Service + Info

28. Mai 2020
Digitalisierung

Planverfahren nun digital möglich

Zeitgewinn und mehr Rechtssicherheit.
In der Corona-Krise gibt es auch gute Nachrichten: Die Modernisierung von Planungs- und Genehmigungsverfahren kommt voran. Sie sollen von nun an digitaler ablaufen.

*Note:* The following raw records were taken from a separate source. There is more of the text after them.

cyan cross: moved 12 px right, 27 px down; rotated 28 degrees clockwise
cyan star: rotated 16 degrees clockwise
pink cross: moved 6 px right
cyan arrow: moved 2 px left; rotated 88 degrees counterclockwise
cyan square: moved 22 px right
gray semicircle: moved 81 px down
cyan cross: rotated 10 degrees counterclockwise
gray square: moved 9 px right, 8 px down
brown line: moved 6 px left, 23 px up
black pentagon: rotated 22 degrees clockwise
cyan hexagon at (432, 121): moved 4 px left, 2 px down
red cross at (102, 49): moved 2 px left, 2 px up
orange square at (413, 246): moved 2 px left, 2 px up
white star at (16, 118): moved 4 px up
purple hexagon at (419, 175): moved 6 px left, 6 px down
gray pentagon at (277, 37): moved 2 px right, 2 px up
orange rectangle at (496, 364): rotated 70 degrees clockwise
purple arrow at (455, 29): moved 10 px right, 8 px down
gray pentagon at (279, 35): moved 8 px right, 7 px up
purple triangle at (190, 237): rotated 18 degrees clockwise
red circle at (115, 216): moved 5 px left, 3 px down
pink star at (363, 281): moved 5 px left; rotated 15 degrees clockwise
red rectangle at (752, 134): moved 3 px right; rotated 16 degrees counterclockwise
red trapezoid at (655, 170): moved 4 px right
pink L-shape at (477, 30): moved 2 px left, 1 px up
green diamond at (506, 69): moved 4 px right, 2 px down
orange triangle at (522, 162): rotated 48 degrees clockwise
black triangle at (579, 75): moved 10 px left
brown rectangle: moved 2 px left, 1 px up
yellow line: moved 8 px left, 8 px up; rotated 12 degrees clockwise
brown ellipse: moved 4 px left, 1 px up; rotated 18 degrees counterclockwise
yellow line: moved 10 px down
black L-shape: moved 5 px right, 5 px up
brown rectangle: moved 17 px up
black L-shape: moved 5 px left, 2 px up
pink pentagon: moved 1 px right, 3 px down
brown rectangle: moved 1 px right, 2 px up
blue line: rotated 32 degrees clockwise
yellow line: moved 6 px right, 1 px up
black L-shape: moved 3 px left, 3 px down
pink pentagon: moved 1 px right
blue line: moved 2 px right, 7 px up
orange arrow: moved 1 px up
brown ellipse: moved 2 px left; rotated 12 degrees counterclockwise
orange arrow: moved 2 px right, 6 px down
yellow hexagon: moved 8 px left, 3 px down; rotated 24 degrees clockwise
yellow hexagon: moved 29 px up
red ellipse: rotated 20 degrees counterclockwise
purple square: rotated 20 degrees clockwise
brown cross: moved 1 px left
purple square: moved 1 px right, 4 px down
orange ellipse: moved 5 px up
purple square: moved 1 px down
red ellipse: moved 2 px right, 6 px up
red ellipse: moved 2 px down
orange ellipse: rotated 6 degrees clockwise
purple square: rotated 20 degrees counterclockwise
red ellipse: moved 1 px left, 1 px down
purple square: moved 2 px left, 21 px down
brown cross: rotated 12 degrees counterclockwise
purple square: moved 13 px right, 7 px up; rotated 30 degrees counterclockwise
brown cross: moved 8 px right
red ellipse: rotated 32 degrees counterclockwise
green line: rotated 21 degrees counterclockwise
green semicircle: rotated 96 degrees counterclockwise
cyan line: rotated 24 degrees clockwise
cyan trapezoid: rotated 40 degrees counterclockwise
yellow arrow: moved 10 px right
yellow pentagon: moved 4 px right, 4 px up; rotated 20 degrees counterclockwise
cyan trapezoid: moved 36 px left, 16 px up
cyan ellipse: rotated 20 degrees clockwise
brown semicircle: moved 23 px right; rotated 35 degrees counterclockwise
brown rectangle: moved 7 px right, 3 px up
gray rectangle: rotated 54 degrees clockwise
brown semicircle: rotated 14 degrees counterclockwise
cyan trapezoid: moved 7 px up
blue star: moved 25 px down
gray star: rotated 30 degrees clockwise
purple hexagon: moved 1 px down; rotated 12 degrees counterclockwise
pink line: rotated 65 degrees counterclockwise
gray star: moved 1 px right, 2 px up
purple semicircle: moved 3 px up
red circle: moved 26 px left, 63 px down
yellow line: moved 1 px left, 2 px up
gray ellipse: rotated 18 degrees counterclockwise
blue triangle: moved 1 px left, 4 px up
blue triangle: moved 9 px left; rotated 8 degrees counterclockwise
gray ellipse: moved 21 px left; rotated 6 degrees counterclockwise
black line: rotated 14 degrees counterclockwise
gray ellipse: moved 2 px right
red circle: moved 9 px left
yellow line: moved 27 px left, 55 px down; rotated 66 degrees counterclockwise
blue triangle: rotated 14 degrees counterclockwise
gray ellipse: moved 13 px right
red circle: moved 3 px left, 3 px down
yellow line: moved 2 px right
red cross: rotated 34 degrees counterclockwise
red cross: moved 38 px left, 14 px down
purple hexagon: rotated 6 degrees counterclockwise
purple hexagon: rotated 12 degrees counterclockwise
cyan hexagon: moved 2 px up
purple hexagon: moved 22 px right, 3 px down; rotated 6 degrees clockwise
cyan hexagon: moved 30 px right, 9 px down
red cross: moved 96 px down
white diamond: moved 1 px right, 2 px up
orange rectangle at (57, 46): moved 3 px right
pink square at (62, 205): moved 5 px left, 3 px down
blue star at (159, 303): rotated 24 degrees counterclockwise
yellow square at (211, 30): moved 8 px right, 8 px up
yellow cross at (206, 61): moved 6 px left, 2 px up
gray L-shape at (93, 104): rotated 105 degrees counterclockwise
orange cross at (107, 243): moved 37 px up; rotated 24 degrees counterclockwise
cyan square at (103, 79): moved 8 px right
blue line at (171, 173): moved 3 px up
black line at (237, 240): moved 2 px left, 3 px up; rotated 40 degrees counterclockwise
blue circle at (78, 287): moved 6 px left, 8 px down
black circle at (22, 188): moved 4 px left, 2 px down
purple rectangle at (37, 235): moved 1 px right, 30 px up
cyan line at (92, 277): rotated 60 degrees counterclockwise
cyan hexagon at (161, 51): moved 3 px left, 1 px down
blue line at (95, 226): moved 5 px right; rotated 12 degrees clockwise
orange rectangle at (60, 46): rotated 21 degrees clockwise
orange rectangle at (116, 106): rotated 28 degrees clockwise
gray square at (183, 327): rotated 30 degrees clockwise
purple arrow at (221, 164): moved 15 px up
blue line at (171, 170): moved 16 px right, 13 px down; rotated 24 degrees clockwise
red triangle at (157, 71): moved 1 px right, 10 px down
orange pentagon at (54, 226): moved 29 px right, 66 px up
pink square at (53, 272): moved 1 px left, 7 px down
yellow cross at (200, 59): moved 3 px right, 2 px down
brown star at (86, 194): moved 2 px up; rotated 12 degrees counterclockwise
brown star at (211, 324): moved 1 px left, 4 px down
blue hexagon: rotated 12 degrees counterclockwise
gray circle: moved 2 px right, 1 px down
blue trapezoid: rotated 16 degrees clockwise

Der Deutsche Industrie- und Handelskammertag (DIHK) geht davon aus, dass das Mitte Mai beschlossene "Planungssicherstellungsgesetz" die Umsetzung wichtiger Großprojekte deutlich erleichtern wird. „Dieses Gesetz ist für unsere Unternehmen von großer Bedeutung, weil Projekte nun zügiger umgesetzt werden können“, ist Ilja Nothnagel aus der DIHK-Hauptgeschäftsführung überzeugt.
 

Rechtssicher und ohne zeitlichen Aufschub

 
Konkret sollen Bauplanungs- und Umweltgenehmigungsverfahren ab sofort rechtssicher und ohne zeitlichen Aufschub digital erfolgen – dafür sorgt ausgerechnet die Corona-Pandemie. Weil die Ausgangs- und Kontaktbeschränkungen die Umsetzung von der bezüglichen Verwaltungsverfahren nahezu unmöglich machten, sieht das neue Gesetz unter anderem vor, dass Öffentlichkeitsbeteiligungsverfahren bis zum 31. März 2021 auf Online-Beteiligungen und Konsultationen umgestellt werden können. Von Vor-Ort-Erörterungsterminen kann abgesehen werden, mit Zustimmung aller Beteiligten ist stattdessen auch eine Telefon- oder Videokonferenz möglich.

„Für die Unternehmen bedeutet dieser Schritt in Richtung Digitalisierung der Verwaltung ein Zeitgewinn", so Nothnagel. Dass dieser lang propagierte Vorschlag nun umgesetzt werde, sei "ein richtiges Signal in einer für unsere Betriebe äußerst schwierigen wirtschaftlichen Lage".

 

Ilja Nothnagel, Mitglied der DIHK-Hauptgeschäftsführung.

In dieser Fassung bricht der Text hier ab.